Nearly 80 years passed before schoolmates realized they shared war experiences, too

Sep. 2—One day, they were just three gangly teenagers, trying to earn diplomas and make their mark at Kern County Union High School, the historic mid-city campus whose name would later be changed to Bakersfield High.

Then — it seemed like it was overnight — high school was over and they were on their way to basic training like millions of other young Americans who served in the armed forces during World War II.

Civilization needed saving in the 1940s, and they were part of a generation that answered the call.

"What happened to us is, you grow up quicker," said Walter Grainger, now 96, who graduated from Kern County Union in May 1944 and was a swabbie in the U.S. Navy by the following July.

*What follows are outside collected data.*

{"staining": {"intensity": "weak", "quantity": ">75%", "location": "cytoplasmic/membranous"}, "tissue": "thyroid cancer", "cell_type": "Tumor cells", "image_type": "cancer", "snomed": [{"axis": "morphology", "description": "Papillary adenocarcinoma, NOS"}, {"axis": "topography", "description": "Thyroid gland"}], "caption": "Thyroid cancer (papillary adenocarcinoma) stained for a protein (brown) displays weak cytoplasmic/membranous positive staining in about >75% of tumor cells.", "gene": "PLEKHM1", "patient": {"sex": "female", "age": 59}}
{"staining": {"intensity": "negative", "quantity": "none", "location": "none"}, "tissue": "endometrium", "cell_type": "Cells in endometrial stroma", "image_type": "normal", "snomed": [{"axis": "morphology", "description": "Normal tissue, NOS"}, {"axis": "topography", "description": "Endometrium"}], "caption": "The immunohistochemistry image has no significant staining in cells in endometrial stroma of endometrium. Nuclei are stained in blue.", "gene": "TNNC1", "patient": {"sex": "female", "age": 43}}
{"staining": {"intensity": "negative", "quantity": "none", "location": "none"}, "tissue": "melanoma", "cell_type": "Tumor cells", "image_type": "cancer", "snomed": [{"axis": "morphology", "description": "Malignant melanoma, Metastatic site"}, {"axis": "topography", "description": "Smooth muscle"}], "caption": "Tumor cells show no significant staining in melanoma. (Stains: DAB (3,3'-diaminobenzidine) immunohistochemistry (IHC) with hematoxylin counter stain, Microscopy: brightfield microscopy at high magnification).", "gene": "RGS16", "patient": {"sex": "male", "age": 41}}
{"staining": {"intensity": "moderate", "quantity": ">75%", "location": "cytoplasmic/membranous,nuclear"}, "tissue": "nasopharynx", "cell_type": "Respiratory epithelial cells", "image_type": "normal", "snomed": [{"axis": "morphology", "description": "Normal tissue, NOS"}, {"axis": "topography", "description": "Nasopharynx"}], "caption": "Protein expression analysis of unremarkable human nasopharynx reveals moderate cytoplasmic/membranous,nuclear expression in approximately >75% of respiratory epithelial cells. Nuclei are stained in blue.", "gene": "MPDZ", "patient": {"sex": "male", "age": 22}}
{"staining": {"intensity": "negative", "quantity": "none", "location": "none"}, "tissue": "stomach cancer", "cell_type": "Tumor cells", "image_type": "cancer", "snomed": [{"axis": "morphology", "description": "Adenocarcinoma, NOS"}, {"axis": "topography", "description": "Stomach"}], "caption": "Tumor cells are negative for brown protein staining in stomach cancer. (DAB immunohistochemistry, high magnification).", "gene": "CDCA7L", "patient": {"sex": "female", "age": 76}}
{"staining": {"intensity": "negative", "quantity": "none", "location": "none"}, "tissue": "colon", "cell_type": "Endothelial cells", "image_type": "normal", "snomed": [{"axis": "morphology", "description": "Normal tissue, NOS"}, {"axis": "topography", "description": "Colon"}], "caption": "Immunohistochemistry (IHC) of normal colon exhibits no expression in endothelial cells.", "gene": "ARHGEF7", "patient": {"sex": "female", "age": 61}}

Grainger was joined Thursday morning at the Honor Flight Kern County breakfast by Bob Fowler, also 96 and a member of the class of '44, and Robert Lechtreck, who was a year ahead of the others at KCUHS.

"Honor Flight is what brought us all together," Lechtreck said Thursday. That and the men's loyal support to the Kern County World War II Veterans Memorial, a nonprofit effort now under construction at Jastro Park in downtown Bakersfield.

The campus was a big one, even in those days, and the trio of high school boys barely knew one another. It wasn't until nearly eight decades later that the three Drillers would form a deeper connection built on common experience and the fact that they get a chance to see one another and shake hands once a month at the breakfasts held on the first Thursday of every month at the Elks Club in downtown Bakersfield.

"It means a lot," Lechtreck said of the friendship and connection that has blossomed in these men in the winter of their lives.

"It's great to reconnect," he added. "For 77 years, I never saw them. Now all of a sudden, I see them every month."

Fowler, the third in the trio, was still 17 when he joined the Army Air Corps. And after enduring weeks of boot camp in Biloxi, Miss. in the Deep South, the recruit headed north to his duty station in Fairbanks, Alaska.

"I went to Alaska as part of a B-29 group," he said, referring to the Boeing B-29 Superfortress, a four-engine, propeller-driven bomber that extended the strike range of American air power during the war.

As part of the ground crew, Fowler helped keep the planes in the air.

After the war, he went to work in maintenance and operations for the Kern High School District, where he worked for more than three decades.

His wife, Beverly, his closest companion for 68 years, died in 2017.

Like anyone at such an advanced age, time takes its toll — one's hearing is not as sharp, one's memory not as nimble, one's legs not as strong.

But there's a sense of satisfaction in Fowler's manner, and an eagerness to share his story.

"Life has been good to me," he said.

Lechtreck also shipped out, aboard the USS Rowe, a destroyer based out of Seattle. The ship was involved in the Allies' island-hopping campaign designed to break the back of the Imperial Japanese Navy and its early domination of the Pacific Theater.

"We were involved in the bombardment of the islands," he remembered.

"We dealt with Kamikazes in Okinawa," he said of the infamous Japanese aviators who flew suicide missions against Allied naval vessels in the latter days of the Pacific war.

Lechtreck was a diesel mechanic, but in battle he was stationed on a 5-inch gun, meaning it fired a projectile 5 inches in diameter.

It was effective both as an anti-aircraft gun and a ship-to-surface weapon, he said.

Grainger was also stationed aboard ship during the war, the USS Crenshaw, an attack transport that had Higgins boats, amphibious landing craft that could carry three dozen ground troops from the ship to a beach landing.

"As a coxswain, that's what I drove," Grainger remembered.

When he returned from military service, Grainger became an industrial arts teacher in the Kern High School District, with much of his career spent at North High.

"I was in the classroom for 36 years," he said. "I worked as a consultant for 22 more."

After the war, he married the former Joan Spawn. They raised one daughter and were blessed with one grandchild.

"I met her in Sunday school," he said of Joan. "In my mother's Sunday school class at the First Methodist Church."

Grainger still lives an independent life, doesn't use a walker and shot nine holes of golf on a recent weekday.

"She was the best wife I ever had," he quipped, still thinking about the love of his life.

Then he paused, and grew more serious as he considered just how lucky he was.

"She was the best wife," he said, "anybody ever had."